Unlike other commonly used treatments, which can take several weeks to
begin working, esketamine can offer symptom relief more quickly,
potentially lowering one’s risk of self-injury or suicide.
But ketamine in general has yet to be federally approved, largely because there’s still a lot scientists don’t know.
According to Medscape,
it’s still unclear what about ketamine’s biology triggers an
antidepressant response in one day when most antidepressants usually
need two weeks or longer to make an impact. And what does ketamine do to
the brain that antidepressants don’t do?
Still, "well over 3,000”
patients in the U.S. and Canada have been treated with ketamine so far,
Yale University psychiatry professor Gerard Sanacora told NPR in 2017.
When
other doctors ask him how he can offer the drug to patients with
limited information about its effects, Sanacora responds with this
answer: "If you have patients that are likely to seriously injure
themselves or kill themselves within a short period of time, and they've
tried the standard treatments, how do you not offer this treatment?"

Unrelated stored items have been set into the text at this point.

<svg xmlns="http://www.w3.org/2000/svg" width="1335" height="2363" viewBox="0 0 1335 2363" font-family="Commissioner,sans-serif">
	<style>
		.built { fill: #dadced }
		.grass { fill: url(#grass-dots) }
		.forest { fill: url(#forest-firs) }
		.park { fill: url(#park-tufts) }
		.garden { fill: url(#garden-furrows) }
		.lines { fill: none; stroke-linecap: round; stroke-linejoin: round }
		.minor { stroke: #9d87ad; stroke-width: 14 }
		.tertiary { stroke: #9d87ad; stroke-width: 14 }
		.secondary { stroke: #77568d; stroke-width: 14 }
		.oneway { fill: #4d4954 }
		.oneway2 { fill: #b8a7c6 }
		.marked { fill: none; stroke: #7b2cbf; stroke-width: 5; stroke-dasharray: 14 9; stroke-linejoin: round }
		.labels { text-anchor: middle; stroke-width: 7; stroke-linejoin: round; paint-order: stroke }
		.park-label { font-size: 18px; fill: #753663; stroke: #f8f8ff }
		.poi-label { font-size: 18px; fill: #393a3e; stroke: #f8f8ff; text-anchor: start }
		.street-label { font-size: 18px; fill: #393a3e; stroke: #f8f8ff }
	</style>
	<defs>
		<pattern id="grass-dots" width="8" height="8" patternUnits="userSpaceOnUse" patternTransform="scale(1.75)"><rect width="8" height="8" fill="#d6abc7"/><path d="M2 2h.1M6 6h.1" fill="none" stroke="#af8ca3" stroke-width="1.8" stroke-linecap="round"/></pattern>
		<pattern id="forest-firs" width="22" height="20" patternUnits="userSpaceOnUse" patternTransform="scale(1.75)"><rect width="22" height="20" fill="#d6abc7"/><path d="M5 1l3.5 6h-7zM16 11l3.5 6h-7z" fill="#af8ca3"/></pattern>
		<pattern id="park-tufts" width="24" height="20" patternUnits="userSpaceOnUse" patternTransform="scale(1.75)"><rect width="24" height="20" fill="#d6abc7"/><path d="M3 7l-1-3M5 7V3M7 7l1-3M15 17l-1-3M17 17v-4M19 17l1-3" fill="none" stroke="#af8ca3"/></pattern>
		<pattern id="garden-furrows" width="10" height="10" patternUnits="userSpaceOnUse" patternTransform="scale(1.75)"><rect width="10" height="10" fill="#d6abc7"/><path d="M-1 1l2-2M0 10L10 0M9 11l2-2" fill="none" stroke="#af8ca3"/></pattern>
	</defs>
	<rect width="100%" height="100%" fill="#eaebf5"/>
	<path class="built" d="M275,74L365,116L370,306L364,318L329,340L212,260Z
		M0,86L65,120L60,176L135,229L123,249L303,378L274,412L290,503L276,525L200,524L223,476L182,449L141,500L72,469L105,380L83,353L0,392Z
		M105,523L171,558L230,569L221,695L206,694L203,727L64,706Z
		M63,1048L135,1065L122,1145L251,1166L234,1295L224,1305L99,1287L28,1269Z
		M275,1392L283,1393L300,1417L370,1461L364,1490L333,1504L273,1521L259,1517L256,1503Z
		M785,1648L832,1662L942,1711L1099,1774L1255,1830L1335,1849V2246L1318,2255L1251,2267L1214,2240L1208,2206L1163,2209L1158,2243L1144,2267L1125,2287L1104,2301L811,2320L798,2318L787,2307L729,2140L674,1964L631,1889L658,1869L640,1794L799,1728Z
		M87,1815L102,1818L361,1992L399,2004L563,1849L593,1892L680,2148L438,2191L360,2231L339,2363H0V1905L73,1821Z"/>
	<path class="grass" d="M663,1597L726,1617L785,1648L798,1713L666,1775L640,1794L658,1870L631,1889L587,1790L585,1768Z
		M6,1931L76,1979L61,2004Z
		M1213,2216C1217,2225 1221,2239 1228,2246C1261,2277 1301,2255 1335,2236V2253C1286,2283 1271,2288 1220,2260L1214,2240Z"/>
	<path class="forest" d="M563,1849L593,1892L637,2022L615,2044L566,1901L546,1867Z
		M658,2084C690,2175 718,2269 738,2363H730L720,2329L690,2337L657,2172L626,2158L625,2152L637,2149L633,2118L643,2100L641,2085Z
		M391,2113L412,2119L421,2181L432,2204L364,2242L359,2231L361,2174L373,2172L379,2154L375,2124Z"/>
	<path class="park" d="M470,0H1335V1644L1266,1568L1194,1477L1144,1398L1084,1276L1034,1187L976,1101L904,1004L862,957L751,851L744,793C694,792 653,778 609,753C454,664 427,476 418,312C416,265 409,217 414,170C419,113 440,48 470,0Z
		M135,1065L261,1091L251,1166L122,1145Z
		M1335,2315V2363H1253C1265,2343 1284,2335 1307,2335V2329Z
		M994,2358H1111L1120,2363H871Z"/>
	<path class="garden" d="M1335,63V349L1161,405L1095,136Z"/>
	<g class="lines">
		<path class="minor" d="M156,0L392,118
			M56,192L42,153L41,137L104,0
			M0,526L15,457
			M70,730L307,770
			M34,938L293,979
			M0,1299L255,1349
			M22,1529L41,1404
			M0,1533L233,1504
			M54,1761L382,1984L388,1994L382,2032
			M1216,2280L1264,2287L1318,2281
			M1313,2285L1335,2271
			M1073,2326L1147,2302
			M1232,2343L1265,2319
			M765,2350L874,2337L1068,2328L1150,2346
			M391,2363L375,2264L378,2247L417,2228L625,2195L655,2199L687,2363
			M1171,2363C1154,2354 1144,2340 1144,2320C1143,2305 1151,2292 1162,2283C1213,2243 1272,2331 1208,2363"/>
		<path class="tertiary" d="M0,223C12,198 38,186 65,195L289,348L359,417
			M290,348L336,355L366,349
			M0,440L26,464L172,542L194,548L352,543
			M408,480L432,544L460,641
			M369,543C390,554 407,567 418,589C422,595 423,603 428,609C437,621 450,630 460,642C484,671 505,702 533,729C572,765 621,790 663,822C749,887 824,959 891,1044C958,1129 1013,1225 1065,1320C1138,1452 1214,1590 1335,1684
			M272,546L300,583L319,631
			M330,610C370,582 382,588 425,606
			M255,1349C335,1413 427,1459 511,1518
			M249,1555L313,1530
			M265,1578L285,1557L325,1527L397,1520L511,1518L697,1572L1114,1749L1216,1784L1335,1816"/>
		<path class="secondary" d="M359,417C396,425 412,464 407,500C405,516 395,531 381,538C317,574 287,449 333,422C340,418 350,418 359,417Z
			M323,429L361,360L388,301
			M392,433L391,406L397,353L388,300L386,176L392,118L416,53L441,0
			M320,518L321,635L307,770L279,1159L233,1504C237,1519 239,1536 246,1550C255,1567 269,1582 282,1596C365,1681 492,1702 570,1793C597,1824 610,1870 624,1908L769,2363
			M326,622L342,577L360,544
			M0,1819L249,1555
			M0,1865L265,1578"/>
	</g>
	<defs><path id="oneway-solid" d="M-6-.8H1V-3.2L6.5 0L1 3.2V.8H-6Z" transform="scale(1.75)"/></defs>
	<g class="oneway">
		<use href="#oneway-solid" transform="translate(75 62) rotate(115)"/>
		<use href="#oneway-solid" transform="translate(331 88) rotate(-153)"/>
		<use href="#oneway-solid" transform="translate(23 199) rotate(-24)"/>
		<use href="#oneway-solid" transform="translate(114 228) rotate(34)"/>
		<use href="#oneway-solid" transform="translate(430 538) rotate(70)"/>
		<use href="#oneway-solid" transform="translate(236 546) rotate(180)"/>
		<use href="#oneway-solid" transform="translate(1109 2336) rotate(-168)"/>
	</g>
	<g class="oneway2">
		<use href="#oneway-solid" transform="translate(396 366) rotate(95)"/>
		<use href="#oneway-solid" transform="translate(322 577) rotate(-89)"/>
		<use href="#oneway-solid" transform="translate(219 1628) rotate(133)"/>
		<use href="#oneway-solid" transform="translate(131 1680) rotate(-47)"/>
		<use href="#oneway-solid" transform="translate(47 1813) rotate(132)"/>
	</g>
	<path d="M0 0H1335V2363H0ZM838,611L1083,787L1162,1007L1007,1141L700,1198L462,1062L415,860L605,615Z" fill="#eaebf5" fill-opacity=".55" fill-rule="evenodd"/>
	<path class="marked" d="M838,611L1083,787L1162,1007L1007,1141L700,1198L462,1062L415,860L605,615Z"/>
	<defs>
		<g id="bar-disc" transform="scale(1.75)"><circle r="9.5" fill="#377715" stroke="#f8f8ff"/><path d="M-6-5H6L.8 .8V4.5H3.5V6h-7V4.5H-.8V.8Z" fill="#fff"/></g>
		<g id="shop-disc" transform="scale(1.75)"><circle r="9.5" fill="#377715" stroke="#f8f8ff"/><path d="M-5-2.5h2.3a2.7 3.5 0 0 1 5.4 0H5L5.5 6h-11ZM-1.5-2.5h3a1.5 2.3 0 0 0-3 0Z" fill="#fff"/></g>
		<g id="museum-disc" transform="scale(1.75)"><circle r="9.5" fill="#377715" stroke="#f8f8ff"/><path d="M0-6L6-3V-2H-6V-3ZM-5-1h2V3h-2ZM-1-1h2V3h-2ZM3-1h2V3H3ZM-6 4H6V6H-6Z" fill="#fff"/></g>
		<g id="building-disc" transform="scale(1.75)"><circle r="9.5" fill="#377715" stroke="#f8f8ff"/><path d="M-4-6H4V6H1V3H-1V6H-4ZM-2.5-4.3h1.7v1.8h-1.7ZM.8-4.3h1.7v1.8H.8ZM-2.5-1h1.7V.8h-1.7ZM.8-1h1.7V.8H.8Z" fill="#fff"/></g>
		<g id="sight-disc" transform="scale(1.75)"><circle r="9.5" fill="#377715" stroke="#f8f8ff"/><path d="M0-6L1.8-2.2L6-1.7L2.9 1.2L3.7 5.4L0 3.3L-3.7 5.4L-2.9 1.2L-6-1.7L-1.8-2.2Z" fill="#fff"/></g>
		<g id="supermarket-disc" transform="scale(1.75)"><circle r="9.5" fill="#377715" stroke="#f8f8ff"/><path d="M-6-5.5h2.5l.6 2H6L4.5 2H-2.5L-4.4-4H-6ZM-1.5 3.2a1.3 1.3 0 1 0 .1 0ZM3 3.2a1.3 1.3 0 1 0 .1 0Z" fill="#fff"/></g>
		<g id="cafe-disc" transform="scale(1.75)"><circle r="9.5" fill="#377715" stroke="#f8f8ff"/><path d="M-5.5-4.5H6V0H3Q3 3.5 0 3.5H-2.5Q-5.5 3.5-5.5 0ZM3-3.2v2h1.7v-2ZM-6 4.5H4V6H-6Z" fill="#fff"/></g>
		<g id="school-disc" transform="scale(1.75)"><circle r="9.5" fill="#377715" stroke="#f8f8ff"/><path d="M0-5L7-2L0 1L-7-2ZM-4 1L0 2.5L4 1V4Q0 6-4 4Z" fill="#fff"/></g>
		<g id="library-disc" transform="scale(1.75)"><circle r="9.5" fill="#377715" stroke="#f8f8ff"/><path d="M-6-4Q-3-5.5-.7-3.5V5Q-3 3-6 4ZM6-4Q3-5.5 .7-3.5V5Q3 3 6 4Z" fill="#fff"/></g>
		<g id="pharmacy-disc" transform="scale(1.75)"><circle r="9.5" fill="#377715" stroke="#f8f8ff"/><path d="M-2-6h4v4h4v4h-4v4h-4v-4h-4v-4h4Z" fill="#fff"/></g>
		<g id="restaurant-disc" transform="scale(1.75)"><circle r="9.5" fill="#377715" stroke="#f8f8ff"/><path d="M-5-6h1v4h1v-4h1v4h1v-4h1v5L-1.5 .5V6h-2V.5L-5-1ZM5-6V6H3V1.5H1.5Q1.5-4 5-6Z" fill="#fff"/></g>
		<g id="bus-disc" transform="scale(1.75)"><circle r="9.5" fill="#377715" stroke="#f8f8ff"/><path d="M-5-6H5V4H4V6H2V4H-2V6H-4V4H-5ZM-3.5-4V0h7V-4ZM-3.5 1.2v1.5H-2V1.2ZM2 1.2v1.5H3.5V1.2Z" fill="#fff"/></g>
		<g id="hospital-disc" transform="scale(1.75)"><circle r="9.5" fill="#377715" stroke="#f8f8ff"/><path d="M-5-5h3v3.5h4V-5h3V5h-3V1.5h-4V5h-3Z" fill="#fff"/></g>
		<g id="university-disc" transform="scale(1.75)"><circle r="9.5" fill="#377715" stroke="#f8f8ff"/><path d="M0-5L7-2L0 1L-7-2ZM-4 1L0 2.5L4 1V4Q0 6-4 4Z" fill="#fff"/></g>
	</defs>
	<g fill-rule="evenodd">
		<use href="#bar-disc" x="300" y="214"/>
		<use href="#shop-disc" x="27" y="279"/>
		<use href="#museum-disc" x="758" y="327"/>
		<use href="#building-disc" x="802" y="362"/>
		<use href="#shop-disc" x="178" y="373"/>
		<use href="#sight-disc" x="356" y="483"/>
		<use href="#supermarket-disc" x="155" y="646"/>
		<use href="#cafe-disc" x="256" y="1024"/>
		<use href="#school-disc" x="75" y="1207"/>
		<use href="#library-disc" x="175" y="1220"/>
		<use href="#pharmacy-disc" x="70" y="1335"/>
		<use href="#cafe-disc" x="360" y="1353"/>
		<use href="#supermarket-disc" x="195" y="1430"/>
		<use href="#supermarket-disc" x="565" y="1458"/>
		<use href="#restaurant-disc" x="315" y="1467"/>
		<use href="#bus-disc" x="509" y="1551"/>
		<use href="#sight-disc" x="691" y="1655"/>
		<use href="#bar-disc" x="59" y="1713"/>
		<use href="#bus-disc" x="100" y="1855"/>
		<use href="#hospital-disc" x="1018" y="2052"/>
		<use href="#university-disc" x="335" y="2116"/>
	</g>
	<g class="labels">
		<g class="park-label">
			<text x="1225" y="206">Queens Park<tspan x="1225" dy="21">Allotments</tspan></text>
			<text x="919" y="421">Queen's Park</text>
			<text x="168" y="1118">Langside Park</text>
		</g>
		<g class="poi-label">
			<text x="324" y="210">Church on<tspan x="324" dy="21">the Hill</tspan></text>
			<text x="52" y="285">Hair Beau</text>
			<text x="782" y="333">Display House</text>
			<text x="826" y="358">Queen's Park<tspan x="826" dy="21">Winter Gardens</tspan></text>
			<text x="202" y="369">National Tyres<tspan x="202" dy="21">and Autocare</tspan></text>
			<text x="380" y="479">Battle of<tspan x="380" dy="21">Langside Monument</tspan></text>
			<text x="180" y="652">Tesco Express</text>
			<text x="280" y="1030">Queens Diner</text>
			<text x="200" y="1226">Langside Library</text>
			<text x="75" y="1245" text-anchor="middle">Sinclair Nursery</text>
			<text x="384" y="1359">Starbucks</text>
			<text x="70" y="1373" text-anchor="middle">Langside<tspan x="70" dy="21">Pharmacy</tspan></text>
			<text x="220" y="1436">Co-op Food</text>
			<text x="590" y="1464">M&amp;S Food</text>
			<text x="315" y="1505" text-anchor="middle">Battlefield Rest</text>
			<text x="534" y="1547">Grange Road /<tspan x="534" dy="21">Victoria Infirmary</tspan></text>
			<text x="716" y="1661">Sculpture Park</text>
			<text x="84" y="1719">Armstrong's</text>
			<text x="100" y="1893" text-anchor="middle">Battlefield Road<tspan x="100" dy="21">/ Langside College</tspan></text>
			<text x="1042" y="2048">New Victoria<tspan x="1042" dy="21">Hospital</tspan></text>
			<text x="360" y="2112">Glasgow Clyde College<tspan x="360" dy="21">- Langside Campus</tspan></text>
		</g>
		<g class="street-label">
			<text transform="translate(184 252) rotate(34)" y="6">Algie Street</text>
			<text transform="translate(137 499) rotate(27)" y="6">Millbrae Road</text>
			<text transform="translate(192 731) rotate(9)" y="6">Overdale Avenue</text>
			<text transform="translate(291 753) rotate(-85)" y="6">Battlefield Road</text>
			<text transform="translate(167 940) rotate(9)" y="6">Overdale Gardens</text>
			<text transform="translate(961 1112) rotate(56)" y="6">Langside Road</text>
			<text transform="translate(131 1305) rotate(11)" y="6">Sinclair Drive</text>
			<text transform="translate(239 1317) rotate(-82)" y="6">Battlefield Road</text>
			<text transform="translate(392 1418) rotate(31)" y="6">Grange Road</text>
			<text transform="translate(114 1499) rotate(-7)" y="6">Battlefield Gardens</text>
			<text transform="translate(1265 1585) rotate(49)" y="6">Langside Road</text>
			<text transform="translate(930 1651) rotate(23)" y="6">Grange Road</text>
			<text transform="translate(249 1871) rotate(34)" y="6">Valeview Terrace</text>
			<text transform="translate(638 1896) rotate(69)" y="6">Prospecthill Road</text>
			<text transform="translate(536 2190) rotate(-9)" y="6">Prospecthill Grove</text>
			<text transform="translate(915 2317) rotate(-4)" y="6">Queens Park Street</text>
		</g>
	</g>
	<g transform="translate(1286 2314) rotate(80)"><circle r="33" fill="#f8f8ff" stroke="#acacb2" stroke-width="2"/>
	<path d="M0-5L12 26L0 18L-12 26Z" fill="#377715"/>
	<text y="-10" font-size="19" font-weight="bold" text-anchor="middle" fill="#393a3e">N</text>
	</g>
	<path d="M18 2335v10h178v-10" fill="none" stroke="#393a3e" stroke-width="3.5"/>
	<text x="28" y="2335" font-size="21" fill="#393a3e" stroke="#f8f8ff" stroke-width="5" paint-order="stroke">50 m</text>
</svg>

When depressed patients who have exhausted their options take ketamine, Sanacora said, 50-75 percent of them feel at least 50 percent better within one day.
According to the New York Times,
despite federal approval, clinics all over the country have began
administering intravenous ketamine for depression “as a series of
treatments, over a period of days or weeks, and sometimes including
follow-up or ‘booster’ visits months later.” Such “off-label” treatments
average $3,000 and usually aren’t covered by insurance, nor have their
effectiveness been thoroughly studied.
But if approved, ketamine’s
“chemical sibling” esketamine, which would be covered by most insurers,
may pave the way for the first new depression treatment in 30 years.
The FDA has until March 4 to decide.